* Work to be completed
Without the images, write out the whole listing exactly.

* Information supplied
----
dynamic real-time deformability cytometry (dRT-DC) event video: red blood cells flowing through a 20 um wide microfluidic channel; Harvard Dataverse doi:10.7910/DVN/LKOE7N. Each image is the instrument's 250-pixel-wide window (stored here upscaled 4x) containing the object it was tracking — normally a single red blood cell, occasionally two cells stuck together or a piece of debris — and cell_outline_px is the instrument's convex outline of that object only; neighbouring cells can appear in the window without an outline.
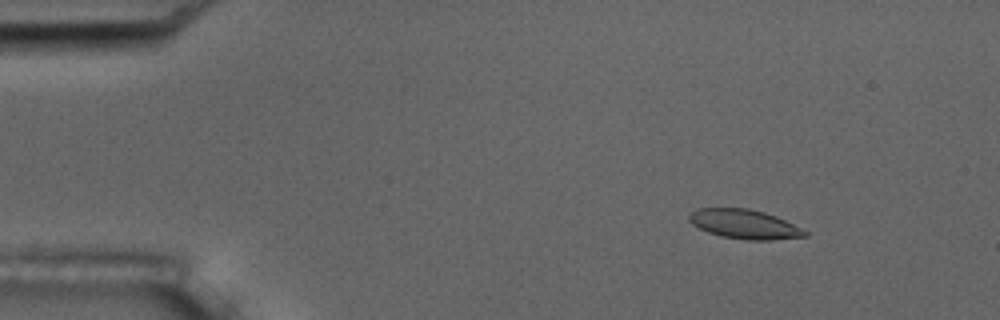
{"species": "common noctule bat (a hibernating species)", "species_latin": "Nyctalus noctula", "temperature_condition": "room temperature", "stored_images_in_passage": 5, "camera_frame_rate_fps": 3000, "um_per_image_px": 0.085, "animal": {"sex": "male", "body_mass_g": 17.5, "forearm_length_mm": 52.3}, "frame": {"image": 1, "passage_image": 3, "time_ms": 2.333, "image_size_px": [1000, 320], "cell_outline_px": [[808, 236], [768, 240], [748, 240], [720, 236], [708, 232], [692, 224], [688, 220], [688, 216], [696, 208], [748, 208], [764, 212], [776, 216], [808, 232]], "centroid_in_image_um": [63.25, 19.05], "position_along_channel_um": 21.8, "area_um2": 19.65}}
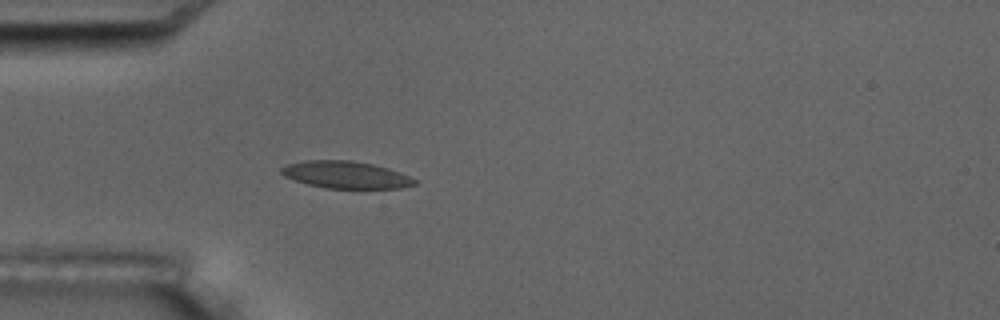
{"frame": {"image": 2, "passage_image": 5, "time_ms": 5.333, "image_size_px": [1000, 320], "cell_outline_px": [[416, 184], [400, 188], [328, 188], [308, 184], [284, 176], [280, 172], [280, 168], [288, 164], [304, 160], [352, 160], [372, 164], [388, 168], [400, 172], [416, 180]], "centroid_in_image_um": [29.38, 14.85], "position_along_channel_um": 55.6, "area_um2": 20.92}}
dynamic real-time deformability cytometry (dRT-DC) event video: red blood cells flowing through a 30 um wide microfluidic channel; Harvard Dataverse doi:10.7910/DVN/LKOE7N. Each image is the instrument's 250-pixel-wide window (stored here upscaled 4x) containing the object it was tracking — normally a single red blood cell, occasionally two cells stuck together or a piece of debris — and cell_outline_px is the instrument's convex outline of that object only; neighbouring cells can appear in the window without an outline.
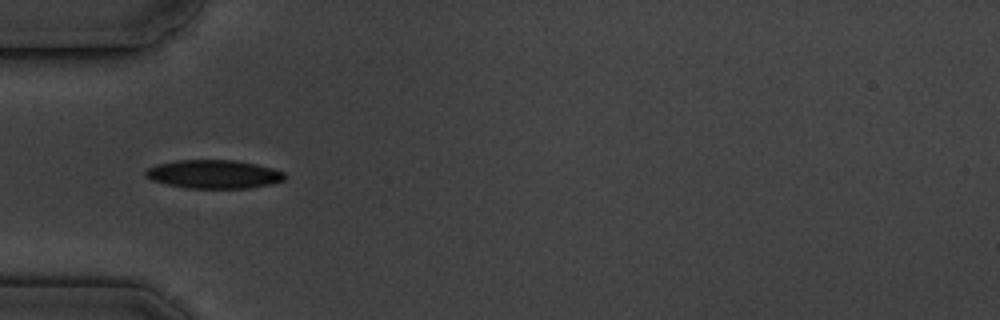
{"species": "common noctule bat (a hibernating species)", "species_latin": "Nyctalus noctula", "temperature_condition": "cold", "stored_images_in_passage": 11, "camera_frame_rate_fps": 3000, "um_per_image_px": 0.085, "animal": {"sex": "male", "body_mass_g": 19.5, "forearm_length_mm": 54.6}, "frame": {"image": 1, "passage_image": 1, "time_ms": 0.0, "image_size_px": [1000, 320], "cell_outline_px": [[288, 176], [284, 180], [272, 184], [248, 188], [188, 188], [168, 184], [152, 180], [144, 176], [144, 172], [148, 168], [156, 164], [176, 160], [232, 160], [256, 164], [272, 168], [284, 172]], "centroid_in_image_um": [18.18, 14.8], "position_along_channel_um": 66.8, "area_um2": 23.18}}
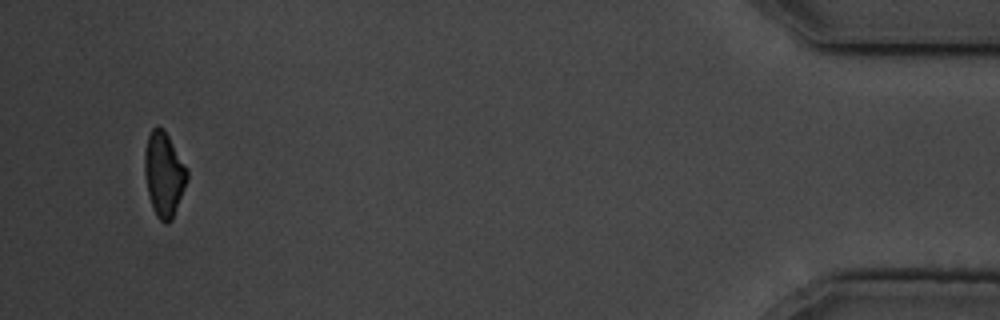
{"frame": {"image": 2, "passage_image": 11, "time_ms": 12.333, "image_size_px": [1000, 320], "cell_outline_px": [[188, 180], [172, 220], [168, 224], [164, 224], [156, 216], [152, 208], [148, 192], [144, 172], [144, 152], [148, 136], [152, 128], [164, 128], [188, 168]], "centroid_in_image_um": [13.95, 14.83], "position_along_channel_um": 421.3, "area_um2": 21.15}, "authors_computed_cell_mechanics": {"area_um2": 22.4264, "velocity_mm_per_s": 3.4848, "shape_relaxation_time_tau1_ms": 3.9361, "shape_relaxation_time_tau2_ms": null, "deformation_change_tau1": 0.0994, "deformation_change_tau2": null}}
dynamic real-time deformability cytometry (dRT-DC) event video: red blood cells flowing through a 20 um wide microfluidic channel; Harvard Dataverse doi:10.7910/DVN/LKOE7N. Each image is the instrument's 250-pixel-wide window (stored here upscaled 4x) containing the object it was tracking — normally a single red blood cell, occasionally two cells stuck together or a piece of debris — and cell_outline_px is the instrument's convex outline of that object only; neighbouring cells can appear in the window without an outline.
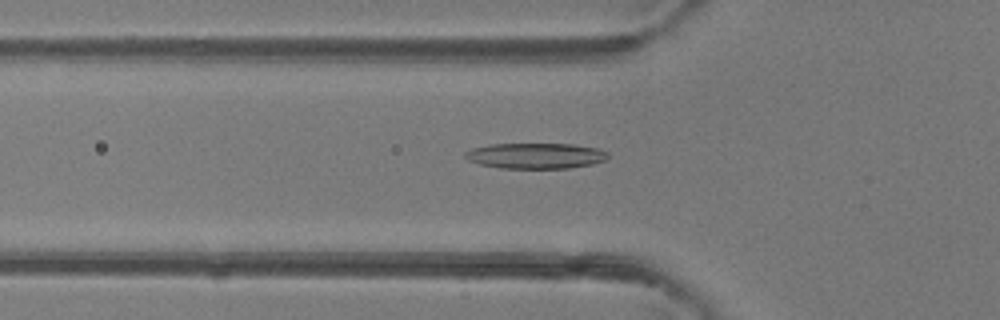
----
* Solution below
dynamic real-time deformability cytometry (dRT-DC) event video: red blood cells flowing through a 20 um wide microfluidic channel; Harvard Dataverse doi:10.7910/DVN/LKOE7N. Each image is the instrument's 250-pixel-wide window (stored here upscaled 4x) containing the object it was tracking — normally a single red blood cell, occasionally two cells stuck together or a piece of debris — and cell_outline_px is the instrument's convex outline of that object only; neighbouring cells can appear in the window without an outline.
{"species": "common noctule bat (a hibernating species)", "species_latin": "Nyctalus noctula", "temperature_condition": "room temperature", "stored_images_in_passage": 5, "camera_frame_rate_fps": 3000, "um_per_image_px": 0.085, "animal": {"sex": "male", "body_mass_g": 17.5, "forearm_length_mm": 52.3}, "frame": {"image": 1, "passage_image": 3, "time_ms": 2.333, "image_size_px": [1000, 320], "cell_outline_px": [[808, 236], [768, 240], [748, 240], [720, 236], [708, 232], [692, 224], [688, 220], [688, 216], [696, 208], [748, 208], [764, 212], [776, 216], [808, 232]], "centroid_in_image_um": [63.25, 19.05], "position_along_channel_um": 21.8, "area_um2": 19.65}}
{"frame": {"image": 2, "passage_image": 5, "time_ms": 5.333, "image_size_px": [1000, 320], "cell_outline_px": [[416, 184], [400, 188], [328, 188], [308, 184], [284, 176], [280, 172], [280, 168], [288, 164], [304, 160], [352, 160], [372, 164], [388, 168], [400, 172], [416, 180]], "centroid_in_image_um": [29.38, 14.85], "position_along_channel_um": 55.6, "area_um2": 20.92}}
dynamic real-time deformability cytometry (dRT-DC) event video: red blood cells flowing through a 30 um wide microfluidic channel; Harvard Dataverse doi:10.7910/DVN/LKOE7N. Each image is the instrument's 250-pixel-wide window (stored here upscaled 4x) containing the object it was tracking — normally a single red blood cell, occasionally two cells stuck together or a piece of debris — and cell_outline_px is the instrument's convex outline of that object only; neighbouring cells can appear in the window without an outline.
{"species": "common noctule bat (a hibernating species)", "species_latin": "Nyctalus noctula", "temperature_condition": "cold", "stored_images_in_passage": 11, "camera_frame_rate_fps": 3000, "um_per_image_px": 0.085, "animal": {"sex": "male", "body_mass_g": 19.5, "forearm_length_mm": 54.6}, "frame": {"image": 1, "passage_image": 1, "time_ms": 0.0, "image_size_px": [1000, 320], "cell_outline_px": [[288, 176], [284, 180], [272, 184], [248, 188], [188, 188], [168, 184], [152, 180], [144, 176], [144, 172], [148, 168], [156, 164], [176, 160], [232, 160], [256, 164], [272, 168], [284, 172]], "centroid_in_image_um": [18.18, 14.8], "position_along_channel_um": 66.8, "area_um2": 23.18}}
{"frame": {"image": 2, "passage_image": 11, "time_ms": 12.333, "image_size_px": [1000, 320], "cell_outline_px": [[188, 180], [172, 220], [168, 224], [164, 224], [156, 216], [152, 208], [148, 192], [144, 172], [144, 152], [148, 136], [152, 128], [164, 128], [188, 168]], "centroid_in_image_um": [13.95, 14.83], "position_along_channel_um": 421.3, "area_um2": 21.15}, "authors_computed_cell_mechanics": {"area_um2": 22.4264, "velocity_mm_per_s": 3.4848, "shape_relaxation_time_tau1_ms": 3.9361, "shape_relaxation_time_tau2_ms": null, "deformation_change_tau1": 0.0994, "deformation_change_tau2": null}}
dynamic real-time deformability cytometry (dRT-DC) event video: red blood cells flowing through a 20 um wide microfluidic channel; Harvard Dataverse doi:10.7910/DVN/LKOE7N. Each image is the instrument's 250-pixel-wide window (stored here upscaled 4x) containing the object it was tracking — normally a single red blood cell, occasionally two cells stuck together or a piece of debris — and cell_outline_px is the instrument's convex outline of that object only; neighbouring cells can appear in the window without an outline.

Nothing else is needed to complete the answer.